The court has defined those measures as ‘all trading rules’ enacted by Member States which are capable of hindering, directly or indirectly, actually or potentially, intra Union trade. This means that the prohibition applies not only when trade is actually prevented, but already when it is simply made unnecessarily difficult. Secondly, it means that the hindrance does not have to be actual. It suffices that it can be shown that the possibility exists that interstate trade may be hampered. In other words, one does not have to wait till the measure has produced its ill effects. It is not necessary, either, that those trading rules have an appreciable effect on intra-Union trade. Thirdly, the word ‘indirect’ means that there is an infringement of the principle of the free movement of goods even when the hindrance is only indirectly attributable to the contested measure. This is the case when a measure applies to both national and imported products but, in practice, produces protective effects by favouring typical national products and, by the same token, operates to the detriment of certain types of products from other Member States.

It is interesting to ascertain that the above-mentioned Court formula defining ‘measures with equivalent effect’ has also been used in various judgments applying the union competition rules. This similarity should not surprise, since the competition rules and the provisions concerning the Customs Union have an identical objective: the free movement of goods.
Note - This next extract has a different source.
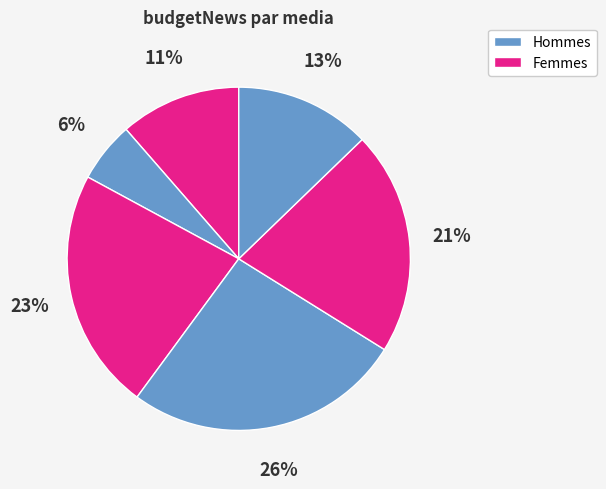

How many segments does this pie chart have?

6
Prohibition of discriminating or protective taxation

No Member State may impose, directly or indirectly, on the products of other Member States any internal taxation of any kind in excess of that imposed directly or indirectly on similar domestic products, nor any external taxation of such a nature as to afford indirect protection to other products. The above-mentioned prohibition supplements, within the system of the Treaty, the provisions on the abolition of customs duties and charges having equivalent effect. Their aim is to ensure free movement of goods between the Member States under normal conditions of competition by the elimination of all forms of protection which results from the application of internal taxation which discriminates against products from other Member States. What distinguishes a protective internal taxation from a charge having an effect equivalent to a customs duty is that the first is imposed on both imported and domestic products, whilst the second is imposed exclusively on the imported product.

The Court has defined as ‘similar’ products, those which have similar characteristics and meet the same needs from the point of view of the consumer. As for protective taxation, it affects products which, without being similar, are nevertheless in competition, even partial, indirect or potential, with national products. Although the Treaty refers explicitly only to imports, the prohibition extends, according to the Court, also to exports.